WORK REQUEST:
Turn the items below into a JSON list of strings, one per line and leaving out blank lines. Cover only the span from the line containing "Adipo: median 95, box" through the end of the items, both ends included.

────────────────────────────────────────

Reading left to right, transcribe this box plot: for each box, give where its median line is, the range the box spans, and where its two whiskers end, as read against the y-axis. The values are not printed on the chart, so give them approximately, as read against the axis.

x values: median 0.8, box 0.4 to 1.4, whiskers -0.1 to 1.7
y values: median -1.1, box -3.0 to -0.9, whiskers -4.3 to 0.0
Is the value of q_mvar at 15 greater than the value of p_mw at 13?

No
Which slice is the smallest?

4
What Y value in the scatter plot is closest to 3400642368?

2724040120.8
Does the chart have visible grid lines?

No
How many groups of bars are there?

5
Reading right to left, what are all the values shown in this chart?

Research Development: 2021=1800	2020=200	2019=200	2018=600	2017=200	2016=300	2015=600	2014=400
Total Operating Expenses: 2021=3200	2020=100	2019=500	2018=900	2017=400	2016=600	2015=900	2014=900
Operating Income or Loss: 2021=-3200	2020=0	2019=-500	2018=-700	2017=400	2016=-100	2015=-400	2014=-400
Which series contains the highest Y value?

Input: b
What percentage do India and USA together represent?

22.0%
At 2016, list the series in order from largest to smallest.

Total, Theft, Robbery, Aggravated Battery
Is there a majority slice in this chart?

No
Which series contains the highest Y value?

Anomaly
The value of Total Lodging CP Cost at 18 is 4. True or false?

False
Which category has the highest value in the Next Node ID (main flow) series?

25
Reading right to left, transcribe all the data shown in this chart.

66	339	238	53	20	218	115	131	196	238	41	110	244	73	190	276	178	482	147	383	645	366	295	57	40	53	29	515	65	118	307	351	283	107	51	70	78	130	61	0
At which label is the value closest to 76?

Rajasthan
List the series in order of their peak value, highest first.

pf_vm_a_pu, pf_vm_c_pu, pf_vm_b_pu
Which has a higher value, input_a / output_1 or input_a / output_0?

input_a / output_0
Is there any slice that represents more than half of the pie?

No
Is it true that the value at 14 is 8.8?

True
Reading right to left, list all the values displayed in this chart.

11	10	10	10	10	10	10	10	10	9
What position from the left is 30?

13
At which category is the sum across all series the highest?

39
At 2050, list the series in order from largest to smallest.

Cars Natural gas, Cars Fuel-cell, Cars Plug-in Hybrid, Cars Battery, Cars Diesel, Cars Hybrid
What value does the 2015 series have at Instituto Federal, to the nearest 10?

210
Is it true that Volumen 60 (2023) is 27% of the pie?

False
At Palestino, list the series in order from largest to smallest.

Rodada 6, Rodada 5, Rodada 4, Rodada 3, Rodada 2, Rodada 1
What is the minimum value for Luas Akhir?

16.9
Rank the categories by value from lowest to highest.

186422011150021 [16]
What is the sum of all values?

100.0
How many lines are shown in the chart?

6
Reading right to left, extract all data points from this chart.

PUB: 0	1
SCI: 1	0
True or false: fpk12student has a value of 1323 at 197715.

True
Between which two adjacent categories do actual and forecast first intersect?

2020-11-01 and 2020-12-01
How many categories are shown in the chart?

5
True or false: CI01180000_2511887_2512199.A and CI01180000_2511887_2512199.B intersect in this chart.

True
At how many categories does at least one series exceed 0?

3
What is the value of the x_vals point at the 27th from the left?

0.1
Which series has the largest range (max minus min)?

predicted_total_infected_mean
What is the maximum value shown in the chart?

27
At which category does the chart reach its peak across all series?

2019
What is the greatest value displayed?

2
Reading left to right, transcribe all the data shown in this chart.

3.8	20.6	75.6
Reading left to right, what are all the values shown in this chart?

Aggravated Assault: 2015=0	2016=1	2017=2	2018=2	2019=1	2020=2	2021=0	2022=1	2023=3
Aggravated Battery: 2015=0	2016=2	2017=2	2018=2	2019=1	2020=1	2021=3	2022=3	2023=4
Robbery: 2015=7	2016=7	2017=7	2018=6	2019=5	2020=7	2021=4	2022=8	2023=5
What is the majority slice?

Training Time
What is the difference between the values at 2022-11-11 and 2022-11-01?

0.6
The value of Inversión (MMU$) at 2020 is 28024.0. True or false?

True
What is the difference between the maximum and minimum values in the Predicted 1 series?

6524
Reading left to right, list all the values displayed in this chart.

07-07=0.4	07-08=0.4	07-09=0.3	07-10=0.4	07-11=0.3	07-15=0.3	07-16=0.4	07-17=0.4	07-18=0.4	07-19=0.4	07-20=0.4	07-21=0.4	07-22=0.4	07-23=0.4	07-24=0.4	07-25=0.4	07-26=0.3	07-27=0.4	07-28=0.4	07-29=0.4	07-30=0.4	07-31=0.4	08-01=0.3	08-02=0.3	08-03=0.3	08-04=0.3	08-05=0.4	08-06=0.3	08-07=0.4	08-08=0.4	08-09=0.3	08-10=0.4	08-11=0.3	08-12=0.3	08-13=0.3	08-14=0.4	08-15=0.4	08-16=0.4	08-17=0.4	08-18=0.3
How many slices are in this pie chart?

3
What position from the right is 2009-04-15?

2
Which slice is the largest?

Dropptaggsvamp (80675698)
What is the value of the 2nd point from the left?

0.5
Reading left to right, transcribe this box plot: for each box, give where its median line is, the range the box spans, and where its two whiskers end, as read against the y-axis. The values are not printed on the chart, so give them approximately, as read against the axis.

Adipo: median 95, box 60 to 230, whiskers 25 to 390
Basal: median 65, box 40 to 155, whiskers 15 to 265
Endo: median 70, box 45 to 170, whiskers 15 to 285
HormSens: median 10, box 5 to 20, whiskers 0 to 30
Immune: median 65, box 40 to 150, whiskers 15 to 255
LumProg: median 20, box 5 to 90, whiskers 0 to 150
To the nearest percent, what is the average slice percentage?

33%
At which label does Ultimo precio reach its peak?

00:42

────────────────────────────────────────

ANSWER BELOW:
[
  "Adipo: median 95, box 60 to 230, whiskers 25 to 390",
  "Basal: median 65, box 40 to 155, whiskers 15 to 265",
  "Endo: median 70, box 45 to 170, whiskers 15 to 285",
  "HormSens: median 10, box 5 to 20, whiskers 0 to 30",
  "Immune: median 65, box 40 to 150, whiskers 15 to 255",
  "LumProg: median 20, box 5 to 90, whiskers 0 to 150",
  "To the nearest percent, what is the average slice percentage?",
  "33%",
  "At which label does Ultimo precio reach its peak?",
  "00:42"
]